The Chancellor Dunfermline intimated to the king the pitiful case of the inhabitants of Dumbarton, their town being unable to defend themselves against ‘the surges and inundations of the sea, which is likely to destroy and tak away their haill town, and cannot be repulsit by nae moyen their poor ability and fortunes are able to furnish.’ Those who were appointed to inquire into the matter now reported that it would require at least thirty thousand pounds Scots to make a proper bulwark. It was proposed to defray this charge by a tax on the country.[320]


Sep.

1606.

‘George, Earl of Dunbar, his majesty’s commissioner for ordering the Borders, took such a course with the broken men and sorners [there], that, in two justiciary-courts halden by him, he condemned and caused hang above a hundred and forty of the nimblest and most powerful thieves in all the Borders ... and fully reduced the other inhabitants there to the obedience of his majesty’s laws.’—Bal. The chancellor told the king next month that the Borders were now ‘satled, far by onything that ever has been done there before.’[321]

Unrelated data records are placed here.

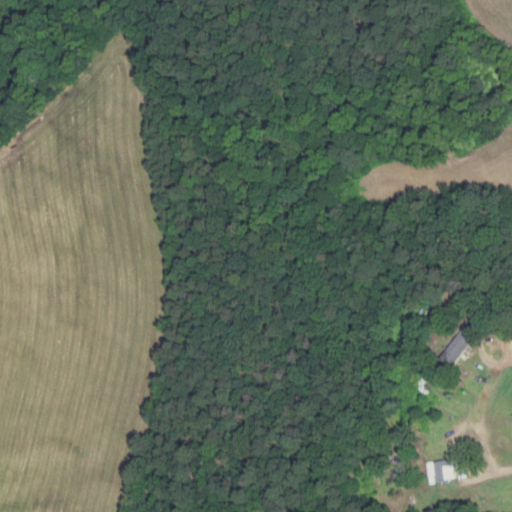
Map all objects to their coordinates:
crop: (441, 156)
building: (465, 301)
road: (479, 345)
building: (458, 347)
building: (456, 349)
building: (400, 459)
building: (442, 470)
building: (441, 471)
road: (492, 471)
building: (414, 500)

It was declared a few months later (November 20), that one of the principal difficulties experienced by the emissaries of government in executing justice on the Borders lay in the strength of the houses in which the ‘thieves and limmers’ dwelt or took refuge, and particularly the ‘iron yetts’ with which these houses were furnished. The Privy Council therefore ordained that all iron yetts in houses belonging to persons below the rank of barons, should be ‘removit and turnit in plew irons or sic other necessar wark as to the awners sall seem expedient.’—P. C. R.

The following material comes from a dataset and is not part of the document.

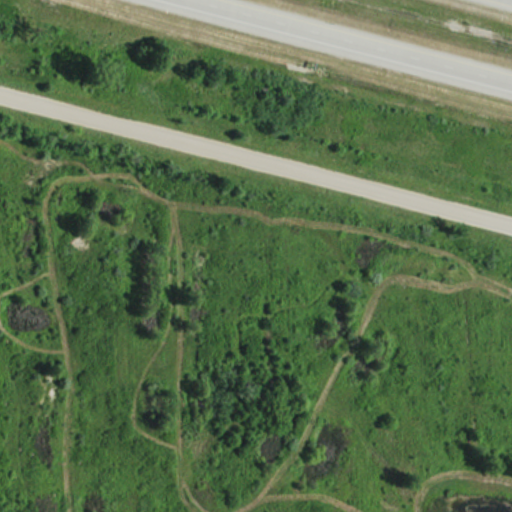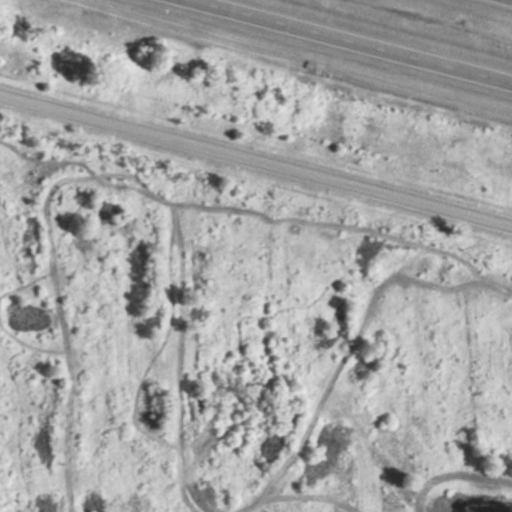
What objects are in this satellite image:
road: (356, 40)
road: (255, 160)
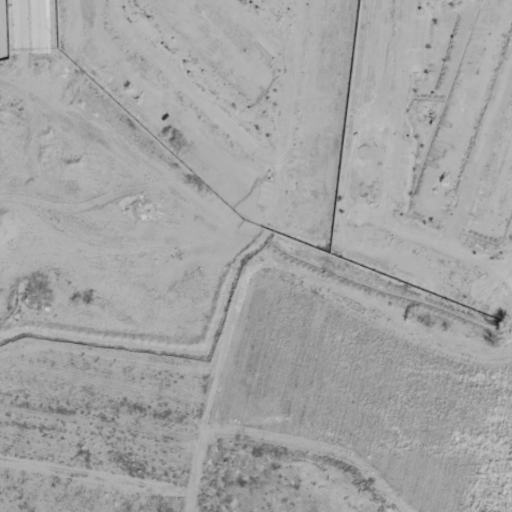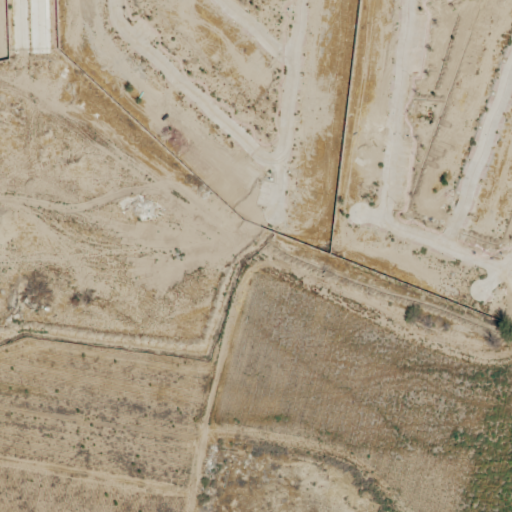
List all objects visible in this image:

These iron gates, of which many specimens still survive in ancient country-houses in Scotland, are composed grill-wise, the bars curiously interlacing with each other, and generally with huge staples and padlocks. Such a gate, made in 1568 for Kilravock Castle, Nairnshire, by George Robertson, smith in Elgin, weighed thirty-four stone three pounds, and cost ‘£34, 3s. 9d. usual money, together with three bolls meal, ane stane butter, and ane stane cheese.’[322]


Nov. 7.

The six clergymen who had been tried for treason, on account of their refusal to break up the General Assembly at Aberdeen, and who had been condemned to banishment, were sent forth of the kingdom at Leith, after a long confinement in Blackness Castle. The punishment, it may be remarked, would have been remitted if they would have acknowledged their alleged offence and come in the king’s will.